The LR model generates predictions for new data by calculating conditional probabilities related to positive classes based on observed input functions (i.e. \(p(y = 1 |(x_1, x_2, \dots, x_n)\)). If this probability is large to a given threshold (usually 0.5), or the model is classified as class 1. Otherwise, predict class 0. Logistic regression is evaluated for its simplicity and interpretability, but the assumption of a linear relationship between function and logging of target variables is not valid in all cases. The same TF-IDF technology was applied as used by Naive Bayes to prepare training data for LR models.
Bart
Bidirectional encoder representation from a transformer (BERT)12 It is one of the most notable, pre-trained language models in the NLP domain. The innovation in this model lies in the ability to capture the bidirectional context of words in sentences, allowing you to understand the complexity of language, such as nuance, word meaning, and context. As a result, Bert outperforms unidirectional models such as RNN and LSTM in a variety of NLP tasks, including sentiment analysis, answering questions, language translation, and text summary.

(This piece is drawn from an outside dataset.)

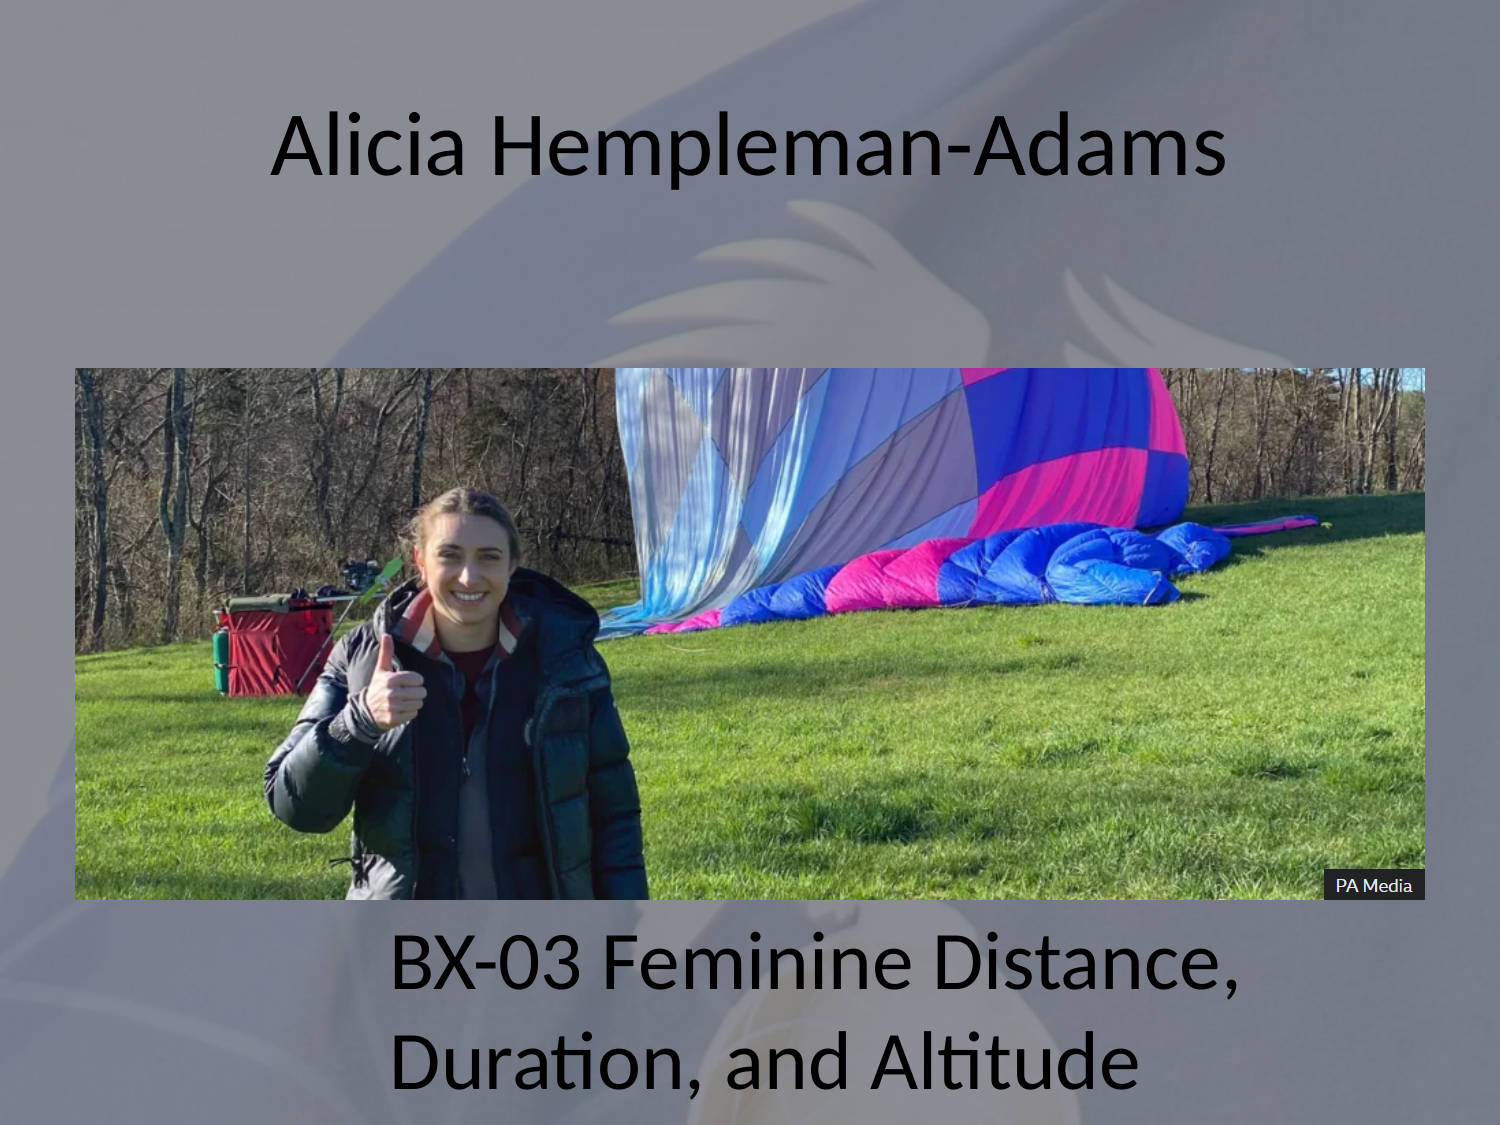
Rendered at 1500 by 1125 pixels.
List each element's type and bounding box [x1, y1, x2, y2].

picture [0, 0, 1500, 1125]
list [74, 368, 1426, 900]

Bert's architecture is built on a transformer model35which introduced the concept of self-service mechanisms. These mechanisms allow Bert to assign different levels of importance to different words in a sentence, facilitating extraction of important information and contexts. Bert's pre-training involves two important tasks: masked language modeling and prediction of the next statement. In the former, Bert learns to predict missing words in sentences, and forces them to understand the relationships between words in the context. In the latter, Bert learns to determine whether a pair of statements logically follows each other, and to grasp document-level context.

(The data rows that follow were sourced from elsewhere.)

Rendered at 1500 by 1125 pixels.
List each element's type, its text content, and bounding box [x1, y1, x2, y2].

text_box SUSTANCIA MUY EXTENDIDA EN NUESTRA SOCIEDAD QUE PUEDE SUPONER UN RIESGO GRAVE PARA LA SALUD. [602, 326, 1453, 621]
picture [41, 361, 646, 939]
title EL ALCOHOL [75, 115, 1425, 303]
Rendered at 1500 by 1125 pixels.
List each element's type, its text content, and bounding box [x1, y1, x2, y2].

One unique feature of Bert is that it allows you to fine-tune it to specific NLP tasks with relatively small amounts of task-specific data. This adaptability makes Bert an option for researchers and developers of a variety of applications36,37,38,39. In this study, we fine-tuned models missing from pre-trained Bert bases with a dropout rate of 55% in the final layer. This dropout level was empirically selected.
Distilbert
Distilbert13 It's a variant of the Bert model35is designed to be more compact and computationally efficient while maintaining comparable performance. Distilbert is built on the same transformer architecture as BERT and uses a stack of transformer encoder layers to process and encode input text data. The output is then used for various downstream NLP tasks, such as text classification, sentiment analysis, and named entity recognition.
The main innovation at Distilbert is the use of knowledge distillation. This involves training smaller “distillation” models to mimic the behavior of more trained models. Distilbert is trained to mimic Bert's output, achieving compactness and efficiency by reducing the number of parameters compared to Bert. Typically, 40% less parameters make training and classifying examples faster, but much of Bert's performance is preserved. This gives you the priority option for situations with constrained computational resources, such as deploying the NLP model in resource-limited environments. Similar to the Bert model, we trained the Distilbert model by applying a dropout rate of 55% to the final hidden layer.